Pilot DAR 22nd Apr 2018 12:14

At the basic, the risk of a stall exists when the angle of attack is too high. The best way to reduce the risk of stall, is to reduce the AoA. If an aircraft manufacturer recommends powering out, that is theirs to do, but pilots should always remember basic principles.

tescoapp 22nd Apr 2018 12:36

No OEM that I am aware of recommends powering out.

It seems this powering out is pure pilot nonsense.

Tankengine 22nd Apr 2018 12:58


Originally Posted by tescoapp (Post 10126748)
No OEM that I am aware of recommends powering out.

It seems this powering out is pure pilot nonsense.

Unless you are too low to lower the nose too far! ;)

tescoapp 22nd Apr 2018 13:59

Yep that's the logic of the pilot nonsense.

You can't unstall an aircraft without reducing angle of attack. You only have to lower it a degree for you to unstall.

Ga aircraft do not have the power to defeat the induced drag of a stalled aircraft. If your that low that your going to hit the deck with the nosewheel first if you reduce the attitude you might as well hold it as it is and accept the arrival. Aka a short field on the horn landing with no flare and cut the power on touchdown. I suppose that isn't taught any more.

So the excuse for powering out is based on a stall in the last 10 feet of the approach. It wouldn't work anyway on a stalled aircraft.

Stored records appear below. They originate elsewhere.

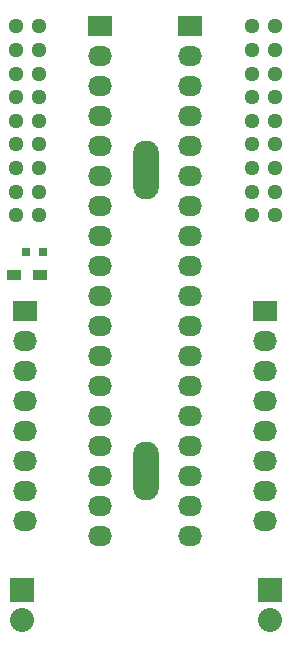
<source format=gts>
G04 #@! TF.FileFunction,Soldermask,Top*
%FSLAX46Y46*%
G04 Gerber Fmt 4.6, Leading zero omitted, Abs format (unit mm)*
G04 Created by KiCad (PCBNEW 4.0.5+dfsg1-4~bpo8+1) date Sat Jun 24 18:36:41 2017*
%MOMM*%
%LPD*%
G01*
G04 APERTURE LIST*
%ADD10C,0.100000*%
%ADD11C,1.300480*%
%ADD12O,2.200000X5.000000*%
%ADD13R,0.797560X0.797560*%
%ADD14R,2.032000X1.727200*%
%ADD15O,2.032000X1.727200*%
%ADD16R,1.200000X0.900000*%
%ADD17R,2.032000X2.032000*%
%ADD18O,2.032000X2.032000*%
G04 APERTURE END LIST*
D10*
D11*
X162990000Y-48310000D03*
X164990000Y-48310000D03*
X162990000Y-50310000D03*
X164990000Y-50310000D03*
X162990000Y-52310000D03*
X164990000Y-52310000D03*
X162990000Y-54310000D03*
X164990000Y-54310000D03*
X162990000Y-56310000D03*
X164990000Y-56310000D03*
X162990000Y-58310000D03*
X164990000Y-58310000D03*
X162990000Y-60310000D03*
X164990000Y-60310000D03*
X162990000Y-62310000D03*
X164990000Y-62310000D03*
X162990000Y-64310000D03*
X164990000Y-64310000D03*
X184990000Y-64310000D03*
X182990000Y-64310000D03*
X184990000Y-62310000D03*
X182990000Y-62310000D03*
X184990000Y-60310000D03*
X182990000Y-60310000D03*
X184990000Y-58310000D03*
X182990000Y-58310000D03*
X184990000Y-56310000D03*
X182990000Y-56310000D03*
X184990000Y-54310000D03*
X182990000Y-54310000D03*
X184990000Y-52310000D03*
X182990000Y-52310000D03*
X184990000Y-50310000D03*
X182990000Y-50310000D03*
X184990000Y-48310000D03*
X182990000Y-48310000D03*
D12*
X174000000Y-86000000D03*
X174000000Y-60500000D03*
D13*
X165341300Y-67437000D03*
X163842700Y-67437000D03*
D14*
X170180000Y-48260000D03*
D15*
X170180000Y-50800000D03*
X170180000Y-53340000D03*
X170180000Y-55880000D03*
X170180000Y-58420000D03*
X170180000Y-60960000D03*
X170180000Y-63500000D03*
X170180000Y-66040000D03*
X170180000Y-68580000D03*
X170180000Y-71120000D03*
X170180000Y-73660000D03*
X170180000Y-76200000D03*
X170180000Y-78740000D03*
X170180000Y-81280000D03*
X170180000Y-83820000D03*
X170180000Y-86360000D03*
X170180000Y-88900000D03*
X170180000Y-91440000D03*
D14*
X163830000Y-72390000D03*
D15*
X163830000Y-74930000D03*
X163830000Y-77470000D03*
X163830000Y-80010000D03*
X163830000Y-82550000D03*
X163830000Y-85090000D03*
X163830000Y-87630000D03*
X163830000Y-90170000D03*
D14*
X177800000Y-48260000D03*
D15*
X177800000Y-50800000D03*
X177800000Y-53340000D03*
X177800000Y-55880000D03*
X177800000Y-58420000D03*
X177800000Y-60960000D03*
X177800000Y-63500000D03*
X177800000Y-66040000D03*
X177800000Y-68580000D03*
X177800000Y-71120000D03*
X177800000Y-73660000D03*
X177800000Y-76200000D03*
X177800000Y-78740000D03*
X177800000Y-81280000D03*
X177800000Y-83820000D03*
X177800000Y-86360000D03*
X177800000Y-88900000D03*
X177800000Y-91440000D03*
D14*
X184150000Y-72390000D03*
D15*
X184150000Y-74930000D03*
X184150000Y-77470000D03*
X184150000Y-80010000D03*
X184150000Y-82550000D03*
X184150000Y-85090000D03*
X184150000Y-87630000D03*
X184150000Y-90170000D03*
D16*
X162857000Y-69342000D03*
X165057000Y-69342000D03*
D17*
X184500000Y-96000000D03*
D18*
X184500000Y-98540000D03*
D17*
X163500000Y-96000000D03*
D18*
X163500000Y-98540000D03*
M02*

</source>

Which leads into the approach profile are they flat 3 degree and powered up or are they doing a sensible single engine approach steeper with less power.

The ones usually advocating powering out are usually the ones with + huge amounts of speed extra. It's probably linked with all the hassle with power outs and hanging in the air doing a tap dance on the rudder while the engine thrashes itself and nothing much happens until they actually fail holding the attitude and the plane unstalls itself despite their intentions.